* **Supplied text**:
Abbott notes that some of these assumptions can be relaxed (e.g., a time series lets entities change), but those relaxations don’t fundamentally change this schema for the world (e.g., in a time series, at a point in time an entity is still fixed; there is, for example, no notion of it changing depending on who is perceiving it).

Neither is this view of the world natural, or obvious. The application of statistical modeling to the social world was one that developed over time, and was not necessarily appropriate (Freedman, 2005). The idea that we can use an average of a population to characterize it was critiqued when first introduced (Donnelly, 2016). And statistical modeling has normative consequences (Rose, 2016) and political uses, like delegitimizing lived experiences: as Candice Lanius (2015) put it bluntly, “Your Demand for Statistical Proof is Racist.”

Header of Candice Lanius, “Fact Check: Your Demand for Statistial Proof is Racist,” Cyborgology blog, 2015,

She writes:

A white woman can say that a neighborhood is “sketchy” and most people will smile and nod. She felt unsafe, and we automatically trust her opinion. A black man can tell the world that every day he lives in fear of the police, and suddenly everyone demands statistical evidence to prove that his life experience is real. Anything approaching a “post-racial society” would not require different types of evidence to tell our life stories: anecdotal evidence for white people, statistics for black people.

That is, it is not inevitable that we use quantitative data and modeling for, say, demonstrating racism: we could just believe people when they describe their lived experiences.

(2) The distinction between prediction and explanation

Machine learning is done almost entirely with statistical machinery, although used in ways that have been anathema to classical statisticians (see Breiman, 2001, and Jones, 2018). Despite the same underlying math, one important distinction between machine learning and statistics is the distinction between models that are are “explanatory” and models that are “predictive”, something that is enormously consequential and I am always surprised to see not discussed constantly.

“Explanatory” models try to tell us something about the underlying process. “Predictive” models try only to produce a reliable output (one that matches what happens in the world) given an input. The “learning” in machine learning refers to a program combining data with some assumptions to “learn” to produce a reliable output (which has almost nothing to do with the learning studied with, say, sociocultural learning theory).

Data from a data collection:
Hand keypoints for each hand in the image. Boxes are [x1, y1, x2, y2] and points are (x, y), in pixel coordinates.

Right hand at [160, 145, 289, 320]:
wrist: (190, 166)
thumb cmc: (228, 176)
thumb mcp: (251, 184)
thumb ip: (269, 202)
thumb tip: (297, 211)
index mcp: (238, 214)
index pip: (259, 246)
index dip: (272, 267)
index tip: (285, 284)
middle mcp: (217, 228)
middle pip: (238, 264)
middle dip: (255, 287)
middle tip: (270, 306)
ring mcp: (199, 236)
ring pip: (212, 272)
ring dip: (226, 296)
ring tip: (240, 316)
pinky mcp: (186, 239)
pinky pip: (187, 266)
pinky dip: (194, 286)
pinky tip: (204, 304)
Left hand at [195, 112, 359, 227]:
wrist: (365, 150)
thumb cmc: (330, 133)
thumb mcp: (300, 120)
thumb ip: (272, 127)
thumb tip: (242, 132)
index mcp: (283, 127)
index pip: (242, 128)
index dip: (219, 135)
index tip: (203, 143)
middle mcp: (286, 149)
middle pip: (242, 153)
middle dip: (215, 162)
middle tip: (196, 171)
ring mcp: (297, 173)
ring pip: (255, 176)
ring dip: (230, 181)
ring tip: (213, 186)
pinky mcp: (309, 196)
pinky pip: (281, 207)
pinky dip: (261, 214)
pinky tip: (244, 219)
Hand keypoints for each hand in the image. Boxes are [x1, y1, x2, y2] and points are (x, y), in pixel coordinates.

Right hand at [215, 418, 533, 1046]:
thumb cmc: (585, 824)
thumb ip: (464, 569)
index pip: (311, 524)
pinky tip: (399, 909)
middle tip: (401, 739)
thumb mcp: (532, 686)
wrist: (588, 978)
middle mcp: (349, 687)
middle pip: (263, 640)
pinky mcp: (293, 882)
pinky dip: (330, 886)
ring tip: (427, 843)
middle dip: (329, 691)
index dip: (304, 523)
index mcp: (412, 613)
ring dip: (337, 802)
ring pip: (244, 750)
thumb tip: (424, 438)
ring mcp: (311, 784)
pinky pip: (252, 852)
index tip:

* **What you are asked to do**: From the passage on statistical modeling and machine learning, return the stretch that starts at "A white woman" and stops after "for black people.", copied word for word.

* **Solution below**:
A white woman can say that a neighborhood is “sketchy” and most people will smile and nod. She felt unsafe, and we automatically trust her opinion. A black man can tell the world that every day he lives in fear of the police, and suddenly everyone demands statistical evidence to prove that his life experience is real. Anything approaching a “post-racial society” would not require different types of evidence to tell our life stories: anecdotal evidence for white people, statistics for black people.